In oxygen-free sediment preserved beneath the ocean floor near Belize, archaeologists have discovered the remnants of salt kitchens built by ancient Maya people to boil brine for use in food and preservation. As reported in a paper titled “Briquetage and Brine: Living and Working at the Classic Maya Salt Works of Ek Way Nal, Belize” published in the journal Ancient Mesoamerica, Louisiana State University archaeologist Heather McKillop and Cory Sills, an associate professor at the University of Texas at Tyler, surmised that remnants of residences nearby played home to Maya people who worked in the kitchens to send salt to inland cities.
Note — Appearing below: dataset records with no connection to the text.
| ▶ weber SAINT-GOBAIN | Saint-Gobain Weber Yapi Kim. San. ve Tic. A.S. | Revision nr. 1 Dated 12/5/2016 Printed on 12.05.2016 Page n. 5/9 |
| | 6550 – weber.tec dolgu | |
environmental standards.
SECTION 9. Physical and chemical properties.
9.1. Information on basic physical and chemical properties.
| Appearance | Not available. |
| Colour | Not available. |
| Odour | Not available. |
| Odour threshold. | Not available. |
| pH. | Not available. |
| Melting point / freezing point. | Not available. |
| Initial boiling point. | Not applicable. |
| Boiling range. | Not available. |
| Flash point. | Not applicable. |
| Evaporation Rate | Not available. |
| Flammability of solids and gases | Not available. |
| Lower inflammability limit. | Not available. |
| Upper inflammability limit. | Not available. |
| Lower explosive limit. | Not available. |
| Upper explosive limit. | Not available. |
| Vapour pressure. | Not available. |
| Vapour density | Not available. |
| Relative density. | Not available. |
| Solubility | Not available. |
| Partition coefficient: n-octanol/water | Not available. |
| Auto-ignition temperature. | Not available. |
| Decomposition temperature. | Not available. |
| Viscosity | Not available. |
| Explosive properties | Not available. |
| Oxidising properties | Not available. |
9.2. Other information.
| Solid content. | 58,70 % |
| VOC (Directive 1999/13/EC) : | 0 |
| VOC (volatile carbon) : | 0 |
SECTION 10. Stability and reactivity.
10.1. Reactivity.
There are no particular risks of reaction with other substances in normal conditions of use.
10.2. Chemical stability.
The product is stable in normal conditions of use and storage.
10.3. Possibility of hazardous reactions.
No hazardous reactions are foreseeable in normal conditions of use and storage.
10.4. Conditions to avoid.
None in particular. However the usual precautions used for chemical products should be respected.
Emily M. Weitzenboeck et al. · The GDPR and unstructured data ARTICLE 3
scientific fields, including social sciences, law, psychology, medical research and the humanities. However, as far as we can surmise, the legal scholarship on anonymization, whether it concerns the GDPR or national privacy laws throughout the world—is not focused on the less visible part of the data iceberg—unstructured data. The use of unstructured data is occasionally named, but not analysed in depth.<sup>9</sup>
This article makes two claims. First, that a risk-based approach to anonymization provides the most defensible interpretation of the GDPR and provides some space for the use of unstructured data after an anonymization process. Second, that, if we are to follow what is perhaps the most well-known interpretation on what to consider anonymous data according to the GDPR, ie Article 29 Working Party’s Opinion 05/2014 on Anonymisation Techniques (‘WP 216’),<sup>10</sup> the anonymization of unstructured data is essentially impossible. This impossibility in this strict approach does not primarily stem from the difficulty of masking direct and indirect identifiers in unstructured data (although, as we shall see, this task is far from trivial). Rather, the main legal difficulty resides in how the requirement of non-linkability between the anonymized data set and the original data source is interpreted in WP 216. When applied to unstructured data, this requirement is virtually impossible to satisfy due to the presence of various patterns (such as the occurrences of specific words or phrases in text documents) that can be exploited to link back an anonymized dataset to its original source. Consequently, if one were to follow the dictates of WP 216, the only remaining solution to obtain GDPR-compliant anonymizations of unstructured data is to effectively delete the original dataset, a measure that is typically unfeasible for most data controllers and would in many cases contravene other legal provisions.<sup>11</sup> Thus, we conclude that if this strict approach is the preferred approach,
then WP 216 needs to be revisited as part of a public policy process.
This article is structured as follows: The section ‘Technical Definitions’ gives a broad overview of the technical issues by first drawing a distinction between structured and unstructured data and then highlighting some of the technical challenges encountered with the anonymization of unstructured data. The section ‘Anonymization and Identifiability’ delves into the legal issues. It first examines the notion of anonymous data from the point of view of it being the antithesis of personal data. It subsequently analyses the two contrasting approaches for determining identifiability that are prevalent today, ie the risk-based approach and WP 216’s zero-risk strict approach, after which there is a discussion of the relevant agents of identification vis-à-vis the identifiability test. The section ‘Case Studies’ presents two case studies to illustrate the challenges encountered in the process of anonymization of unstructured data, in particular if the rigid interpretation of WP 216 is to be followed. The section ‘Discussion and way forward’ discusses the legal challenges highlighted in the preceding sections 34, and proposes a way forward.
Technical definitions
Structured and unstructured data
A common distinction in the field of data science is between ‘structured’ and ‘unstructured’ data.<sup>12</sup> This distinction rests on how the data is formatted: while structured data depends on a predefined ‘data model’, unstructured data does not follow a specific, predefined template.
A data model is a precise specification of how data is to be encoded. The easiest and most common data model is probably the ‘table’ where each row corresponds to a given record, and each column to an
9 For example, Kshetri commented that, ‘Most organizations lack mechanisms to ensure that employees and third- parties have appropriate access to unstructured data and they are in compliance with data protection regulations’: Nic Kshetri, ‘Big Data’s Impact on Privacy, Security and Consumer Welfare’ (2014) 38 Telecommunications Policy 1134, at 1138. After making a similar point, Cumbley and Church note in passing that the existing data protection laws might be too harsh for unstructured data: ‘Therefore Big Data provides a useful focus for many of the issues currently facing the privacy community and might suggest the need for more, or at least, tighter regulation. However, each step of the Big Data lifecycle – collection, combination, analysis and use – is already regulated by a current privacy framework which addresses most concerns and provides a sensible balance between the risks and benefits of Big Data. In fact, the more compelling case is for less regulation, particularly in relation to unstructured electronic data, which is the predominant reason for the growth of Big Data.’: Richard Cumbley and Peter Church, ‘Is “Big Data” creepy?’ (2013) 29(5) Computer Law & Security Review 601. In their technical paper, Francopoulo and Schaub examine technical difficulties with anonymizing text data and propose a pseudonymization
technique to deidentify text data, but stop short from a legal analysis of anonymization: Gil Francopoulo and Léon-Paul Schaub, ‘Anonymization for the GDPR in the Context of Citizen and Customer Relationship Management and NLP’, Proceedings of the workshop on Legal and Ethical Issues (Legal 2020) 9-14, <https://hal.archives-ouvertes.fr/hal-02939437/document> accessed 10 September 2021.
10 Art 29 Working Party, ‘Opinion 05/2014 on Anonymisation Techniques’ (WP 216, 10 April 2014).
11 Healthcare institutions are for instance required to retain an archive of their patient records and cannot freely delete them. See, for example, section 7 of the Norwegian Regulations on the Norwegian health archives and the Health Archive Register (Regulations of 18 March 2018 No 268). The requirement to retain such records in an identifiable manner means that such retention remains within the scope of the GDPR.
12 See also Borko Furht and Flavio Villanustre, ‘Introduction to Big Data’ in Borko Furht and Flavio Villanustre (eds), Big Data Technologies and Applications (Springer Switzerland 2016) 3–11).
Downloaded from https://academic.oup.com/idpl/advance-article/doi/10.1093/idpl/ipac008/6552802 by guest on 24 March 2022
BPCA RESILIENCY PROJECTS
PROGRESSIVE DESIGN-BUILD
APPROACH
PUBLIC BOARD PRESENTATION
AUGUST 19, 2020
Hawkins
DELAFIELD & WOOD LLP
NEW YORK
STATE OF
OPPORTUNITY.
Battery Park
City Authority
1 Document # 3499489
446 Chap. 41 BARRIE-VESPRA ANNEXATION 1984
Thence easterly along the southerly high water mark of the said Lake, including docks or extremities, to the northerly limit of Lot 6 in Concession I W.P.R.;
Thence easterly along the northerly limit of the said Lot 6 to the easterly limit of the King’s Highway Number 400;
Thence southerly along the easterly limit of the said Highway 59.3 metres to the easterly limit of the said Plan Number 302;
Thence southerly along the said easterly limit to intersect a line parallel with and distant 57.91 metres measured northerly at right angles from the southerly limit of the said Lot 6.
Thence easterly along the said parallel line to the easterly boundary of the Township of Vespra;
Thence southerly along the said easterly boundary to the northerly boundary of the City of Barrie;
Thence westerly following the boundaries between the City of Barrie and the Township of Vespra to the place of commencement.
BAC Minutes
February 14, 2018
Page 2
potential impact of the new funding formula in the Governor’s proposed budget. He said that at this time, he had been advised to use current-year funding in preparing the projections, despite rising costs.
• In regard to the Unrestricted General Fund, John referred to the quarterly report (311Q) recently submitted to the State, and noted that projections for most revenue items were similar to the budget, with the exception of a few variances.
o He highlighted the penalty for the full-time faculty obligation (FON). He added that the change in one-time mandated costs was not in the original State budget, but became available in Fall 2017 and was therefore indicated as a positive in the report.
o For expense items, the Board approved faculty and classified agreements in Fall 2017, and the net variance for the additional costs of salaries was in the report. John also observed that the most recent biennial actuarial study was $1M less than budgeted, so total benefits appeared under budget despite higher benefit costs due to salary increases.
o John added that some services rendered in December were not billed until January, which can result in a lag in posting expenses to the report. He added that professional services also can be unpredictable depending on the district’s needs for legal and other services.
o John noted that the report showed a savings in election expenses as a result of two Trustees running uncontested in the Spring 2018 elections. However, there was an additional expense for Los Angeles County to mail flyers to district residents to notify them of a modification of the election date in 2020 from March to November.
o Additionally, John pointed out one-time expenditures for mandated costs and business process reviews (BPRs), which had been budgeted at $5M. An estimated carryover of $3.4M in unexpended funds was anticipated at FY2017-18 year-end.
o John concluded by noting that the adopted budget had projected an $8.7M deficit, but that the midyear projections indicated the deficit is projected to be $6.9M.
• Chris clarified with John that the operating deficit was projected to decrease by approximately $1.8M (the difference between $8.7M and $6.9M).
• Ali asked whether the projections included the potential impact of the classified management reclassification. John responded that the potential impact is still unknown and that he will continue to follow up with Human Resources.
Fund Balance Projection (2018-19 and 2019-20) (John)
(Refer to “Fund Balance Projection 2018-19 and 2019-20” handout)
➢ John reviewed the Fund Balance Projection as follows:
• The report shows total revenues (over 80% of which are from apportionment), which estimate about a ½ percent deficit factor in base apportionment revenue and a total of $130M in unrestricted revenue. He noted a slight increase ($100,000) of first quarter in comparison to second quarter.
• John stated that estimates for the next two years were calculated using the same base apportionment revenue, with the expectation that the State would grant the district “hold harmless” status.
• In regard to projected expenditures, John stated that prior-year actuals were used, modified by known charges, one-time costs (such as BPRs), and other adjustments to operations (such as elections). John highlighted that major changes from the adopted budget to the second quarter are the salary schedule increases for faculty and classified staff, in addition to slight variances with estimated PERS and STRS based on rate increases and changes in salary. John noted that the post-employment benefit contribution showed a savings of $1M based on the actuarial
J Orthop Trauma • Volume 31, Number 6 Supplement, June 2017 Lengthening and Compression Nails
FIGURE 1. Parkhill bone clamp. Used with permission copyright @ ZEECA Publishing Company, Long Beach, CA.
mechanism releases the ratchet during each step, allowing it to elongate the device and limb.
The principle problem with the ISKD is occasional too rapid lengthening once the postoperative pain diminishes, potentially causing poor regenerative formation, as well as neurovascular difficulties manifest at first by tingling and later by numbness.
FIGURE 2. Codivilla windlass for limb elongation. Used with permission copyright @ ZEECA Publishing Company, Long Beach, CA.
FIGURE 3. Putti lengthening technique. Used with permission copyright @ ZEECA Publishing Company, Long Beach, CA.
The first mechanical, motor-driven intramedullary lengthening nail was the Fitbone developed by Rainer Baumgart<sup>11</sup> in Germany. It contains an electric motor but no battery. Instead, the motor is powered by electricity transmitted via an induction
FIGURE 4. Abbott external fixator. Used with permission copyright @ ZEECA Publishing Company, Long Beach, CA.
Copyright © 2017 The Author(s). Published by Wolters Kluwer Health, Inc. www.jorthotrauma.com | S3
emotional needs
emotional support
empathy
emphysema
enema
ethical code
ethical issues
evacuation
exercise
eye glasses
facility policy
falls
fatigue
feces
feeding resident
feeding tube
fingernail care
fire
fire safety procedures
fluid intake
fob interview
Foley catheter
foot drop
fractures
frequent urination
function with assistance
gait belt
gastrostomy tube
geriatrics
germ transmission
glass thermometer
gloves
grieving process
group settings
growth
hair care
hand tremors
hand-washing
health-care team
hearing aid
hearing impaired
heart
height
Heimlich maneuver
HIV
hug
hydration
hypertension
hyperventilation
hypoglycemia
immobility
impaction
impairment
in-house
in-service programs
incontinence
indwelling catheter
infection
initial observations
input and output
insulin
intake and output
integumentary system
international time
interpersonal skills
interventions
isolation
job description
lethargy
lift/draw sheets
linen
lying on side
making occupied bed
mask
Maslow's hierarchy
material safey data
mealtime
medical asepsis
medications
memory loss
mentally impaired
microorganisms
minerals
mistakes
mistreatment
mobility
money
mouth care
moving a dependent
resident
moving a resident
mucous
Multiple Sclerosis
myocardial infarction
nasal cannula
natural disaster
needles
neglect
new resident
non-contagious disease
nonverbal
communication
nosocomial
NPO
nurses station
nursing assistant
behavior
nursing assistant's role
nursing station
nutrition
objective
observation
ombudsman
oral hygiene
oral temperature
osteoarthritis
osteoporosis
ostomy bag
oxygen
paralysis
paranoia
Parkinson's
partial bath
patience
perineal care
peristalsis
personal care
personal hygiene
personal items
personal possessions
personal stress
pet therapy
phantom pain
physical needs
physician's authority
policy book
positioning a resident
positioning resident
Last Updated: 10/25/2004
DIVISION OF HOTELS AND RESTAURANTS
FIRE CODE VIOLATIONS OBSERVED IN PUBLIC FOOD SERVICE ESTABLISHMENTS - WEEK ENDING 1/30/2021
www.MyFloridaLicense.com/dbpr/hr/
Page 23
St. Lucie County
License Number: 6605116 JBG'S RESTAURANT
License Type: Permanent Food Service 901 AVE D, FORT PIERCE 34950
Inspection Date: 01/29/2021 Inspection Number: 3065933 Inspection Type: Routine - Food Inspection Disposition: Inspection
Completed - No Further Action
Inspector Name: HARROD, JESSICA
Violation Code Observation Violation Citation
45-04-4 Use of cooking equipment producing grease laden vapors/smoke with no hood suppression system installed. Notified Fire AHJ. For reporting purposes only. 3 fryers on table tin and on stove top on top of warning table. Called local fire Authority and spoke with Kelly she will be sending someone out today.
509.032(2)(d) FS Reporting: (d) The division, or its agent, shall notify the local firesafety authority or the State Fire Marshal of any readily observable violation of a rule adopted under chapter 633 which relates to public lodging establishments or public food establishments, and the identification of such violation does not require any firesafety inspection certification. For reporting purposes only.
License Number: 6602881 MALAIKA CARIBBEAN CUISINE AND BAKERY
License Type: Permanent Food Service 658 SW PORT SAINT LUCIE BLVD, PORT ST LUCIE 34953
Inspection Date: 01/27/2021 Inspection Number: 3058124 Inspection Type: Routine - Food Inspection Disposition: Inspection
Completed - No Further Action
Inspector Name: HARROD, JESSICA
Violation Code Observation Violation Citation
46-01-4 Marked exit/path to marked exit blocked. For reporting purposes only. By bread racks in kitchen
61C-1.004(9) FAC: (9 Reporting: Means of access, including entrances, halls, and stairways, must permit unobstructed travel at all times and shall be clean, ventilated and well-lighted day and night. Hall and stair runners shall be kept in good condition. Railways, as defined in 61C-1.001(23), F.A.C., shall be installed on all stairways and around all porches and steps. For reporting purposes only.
While field work near what’s known as the Paynes Creek Saltworks remains postponed because the pandemic, the researchers tested samples of wooden posts and building parts as well as broken pieces of pottery at the LSU Archaeology lab and put together a timeline during which the saltworks and residences were created up until around 900 B.C.E.
“The Archaeology lab looks like a Tupperware party, with hundreds of plastic containers of water, but they are keeping the wood samples wet so they don’t dry out and deteriorate,” McKillop said in a report issued by the LSU Media Center.
Results from radiocarbon dating point to the creation in different stages of the salt kitchens, residential dwellings, and outdoor areas where fish were salted for curing. “The research underscores the importance of radiocarbon dating each pole and thatch building at the salt works in order to evaluate production capacity of this dietary necessity,” McKillop added.